#### Extracted records
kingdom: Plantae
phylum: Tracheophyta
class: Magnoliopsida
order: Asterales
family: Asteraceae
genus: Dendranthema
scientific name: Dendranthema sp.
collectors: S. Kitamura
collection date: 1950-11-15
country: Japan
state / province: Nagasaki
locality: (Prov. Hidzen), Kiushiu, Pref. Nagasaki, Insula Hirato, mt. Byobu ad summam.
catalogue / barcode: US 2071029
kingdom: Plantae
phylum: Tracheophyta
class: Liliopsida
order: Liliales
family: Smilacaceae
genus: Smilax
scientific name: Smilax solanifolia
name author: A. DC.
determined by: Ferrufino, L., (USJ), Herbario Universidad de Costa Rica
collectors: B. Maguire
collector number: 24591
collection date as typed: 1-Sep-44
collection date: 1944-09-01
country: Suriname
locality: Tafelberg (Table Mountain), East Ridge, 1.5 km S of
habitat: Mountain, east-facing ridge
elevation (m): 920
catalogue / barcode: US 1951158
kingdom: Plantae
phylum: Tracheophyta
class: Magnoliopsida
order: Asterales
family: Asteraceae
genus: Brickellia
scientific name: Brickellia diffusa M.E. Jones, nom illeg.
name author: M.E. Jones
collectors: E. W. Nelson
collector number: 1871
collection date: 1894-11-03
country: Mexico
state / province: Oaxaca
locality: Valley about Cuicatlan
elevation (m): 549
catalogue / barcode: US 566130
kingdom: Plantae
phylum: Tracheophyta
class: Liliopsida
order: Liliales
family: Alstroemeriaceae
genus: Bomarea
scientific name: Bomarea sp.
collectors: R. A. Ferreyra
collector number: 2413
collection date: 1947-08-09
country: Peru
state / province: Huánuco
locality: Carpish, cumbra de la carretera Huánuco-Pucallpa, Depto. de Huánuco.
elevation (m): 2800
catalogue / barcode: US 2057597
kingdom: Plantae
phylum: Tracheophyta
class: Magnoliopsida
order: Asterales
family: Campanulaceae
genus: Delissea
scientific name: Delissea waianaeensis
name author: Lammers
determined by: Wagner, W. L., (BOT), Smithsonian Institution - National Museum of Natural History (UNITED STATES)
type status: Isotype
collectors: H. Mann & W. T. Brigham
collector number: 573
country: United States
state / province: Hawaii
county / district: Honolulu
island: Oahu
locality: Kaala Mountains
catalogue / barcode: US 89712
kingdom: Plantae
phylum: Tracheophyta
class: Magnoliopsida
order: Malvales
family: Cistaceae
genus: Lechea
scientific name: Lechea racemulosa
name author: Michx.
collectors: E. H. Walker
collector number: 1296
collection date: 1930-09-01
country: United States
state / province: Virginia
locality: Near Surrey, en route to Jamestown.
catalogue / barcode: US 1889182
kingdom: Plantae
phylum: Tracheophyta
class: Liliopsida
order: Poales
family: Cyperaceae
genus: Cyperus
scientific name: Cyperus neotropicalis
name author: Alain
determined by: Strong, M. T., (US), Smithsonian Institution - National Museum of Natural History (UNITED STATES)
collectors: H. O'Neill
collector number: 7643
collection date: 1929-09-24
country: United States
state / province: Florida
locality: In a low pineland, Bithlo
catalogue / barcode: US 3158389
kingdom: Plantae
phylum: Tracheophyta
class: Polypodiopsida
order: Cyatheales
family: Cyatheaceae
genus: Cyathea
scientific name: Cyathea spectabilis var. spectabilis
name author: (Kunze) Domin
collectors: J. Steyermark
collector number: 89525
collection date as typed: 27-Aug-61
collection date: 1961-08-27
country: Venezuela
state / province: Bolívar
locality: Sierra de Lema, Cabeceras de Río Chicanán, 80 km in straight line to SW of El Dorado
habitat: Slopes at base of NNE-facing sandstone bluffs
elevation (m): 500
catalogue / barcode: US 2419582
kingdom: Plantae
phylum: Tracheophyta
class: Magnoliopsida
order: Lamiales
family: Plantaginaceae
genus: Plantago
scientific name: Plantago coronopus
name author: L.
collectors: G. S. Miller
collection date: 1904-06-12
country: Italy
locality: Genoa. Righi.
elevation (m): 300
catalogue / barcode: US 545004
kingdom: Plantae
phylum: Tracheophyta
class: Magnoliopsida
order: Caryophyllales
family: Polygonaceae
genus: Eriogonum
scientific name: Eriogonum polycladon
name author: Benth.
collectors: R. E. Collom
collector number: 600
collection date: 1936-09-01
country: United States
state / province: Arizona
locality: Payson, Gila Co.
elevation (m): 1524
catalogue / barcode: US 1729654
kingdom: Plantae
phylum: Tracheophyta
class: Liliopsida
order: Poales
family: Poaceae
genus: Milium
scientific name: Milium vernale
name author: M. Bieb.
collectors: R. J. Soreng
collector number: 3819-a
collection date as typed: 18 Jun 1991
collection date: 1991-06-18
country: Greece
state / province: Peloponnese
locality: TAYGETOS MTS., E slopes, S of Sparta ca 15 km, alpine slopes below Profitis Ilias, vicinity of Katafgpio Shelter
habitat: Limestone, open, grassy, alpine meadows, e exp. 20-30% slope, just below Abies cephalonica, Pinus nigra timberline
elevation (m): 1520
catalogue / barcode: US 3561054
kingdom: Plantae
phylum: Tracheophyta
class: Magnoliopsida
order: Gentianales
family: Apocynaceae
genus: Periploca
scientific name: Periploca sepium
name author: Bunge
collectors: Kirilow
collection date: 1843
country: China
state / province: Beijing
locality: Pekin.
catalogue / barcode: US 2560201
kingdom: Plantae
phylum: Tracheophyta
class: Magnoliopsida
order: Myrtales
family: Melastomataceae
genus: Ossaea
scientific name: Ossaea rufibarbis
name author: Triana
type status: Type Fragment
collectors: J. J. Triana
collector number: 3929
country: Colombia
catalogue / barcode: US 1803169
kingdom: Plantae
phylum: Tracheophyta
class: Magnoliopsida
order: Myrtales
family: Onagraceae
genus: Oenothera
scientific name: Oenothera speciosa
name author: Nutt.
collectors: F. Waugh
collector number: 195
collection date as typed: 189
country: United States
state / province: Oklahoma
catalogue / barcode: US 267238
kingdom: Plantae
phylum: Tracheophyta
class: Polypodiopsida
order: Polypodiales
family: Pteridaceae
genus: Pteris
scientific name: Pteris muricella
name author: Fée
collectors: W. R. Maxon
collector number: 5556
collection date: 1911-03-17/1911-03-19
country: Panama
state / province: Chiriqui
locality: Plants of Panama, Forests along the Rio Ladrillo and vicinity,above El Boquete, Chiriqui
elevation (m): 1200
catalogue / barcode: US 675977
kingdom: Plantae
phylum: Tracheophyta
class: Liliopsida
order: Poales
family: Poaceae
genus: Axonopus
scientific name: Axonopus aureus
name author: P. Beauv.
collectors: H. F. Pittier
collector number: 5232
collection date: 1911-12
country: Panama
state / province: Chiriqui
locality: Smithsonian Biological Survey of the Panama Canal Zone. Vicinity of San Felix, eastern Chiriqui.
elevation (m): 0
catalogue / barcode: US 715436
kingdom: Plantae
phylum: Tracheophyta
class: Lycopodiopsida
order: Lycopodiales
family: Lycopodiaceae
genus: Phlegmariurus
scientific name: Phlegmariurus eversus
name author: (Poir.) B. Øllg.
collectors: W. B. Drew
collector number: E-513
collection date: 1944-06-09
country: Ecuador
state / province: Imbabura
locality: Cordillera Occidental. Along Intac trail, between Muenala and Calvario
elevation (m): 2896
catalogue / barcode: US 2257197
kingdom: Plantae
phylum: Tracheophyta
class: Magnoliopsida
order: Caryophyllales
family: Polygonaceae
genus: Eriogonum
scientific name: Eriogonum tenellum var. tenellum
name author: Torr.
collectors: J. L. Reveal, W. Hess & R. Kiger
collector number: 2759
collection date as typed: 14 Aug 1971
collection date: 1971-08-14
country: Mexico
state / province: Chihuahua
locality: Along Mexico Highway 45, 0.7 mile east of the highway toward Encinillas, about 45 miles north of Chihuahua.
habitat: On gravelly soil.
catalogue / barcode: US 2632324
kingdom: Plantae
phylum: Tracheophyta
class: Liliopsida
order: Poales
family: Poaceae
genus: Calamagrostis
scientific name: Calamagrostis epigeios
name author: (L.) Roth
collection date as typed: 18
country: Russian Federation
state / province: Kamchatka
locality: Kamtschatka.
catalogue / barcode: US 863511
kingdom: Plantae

#### Exercise instructions
Copy the entries word for word, beginning with the first line and stopping after the line that contains "locality: (Prov. Hidzen), Kiushiu, Pref.".

#### Answer in full
kingdom: Plantae
phylum: Tracheophyta
class: Magnoliopsida
order: Asterales
family: Asteraceae
genus: Dendranthema
scientific name: Dendranthema sp.
collectors: S. Kitamura
collection date: 1950-11-15
country: Japan
state / province: Nagasaki
locality: (Prov. Hidzen), Kiushiu, Pref. Nagasaki, Insula Hirato, mt. Byobu ad summam.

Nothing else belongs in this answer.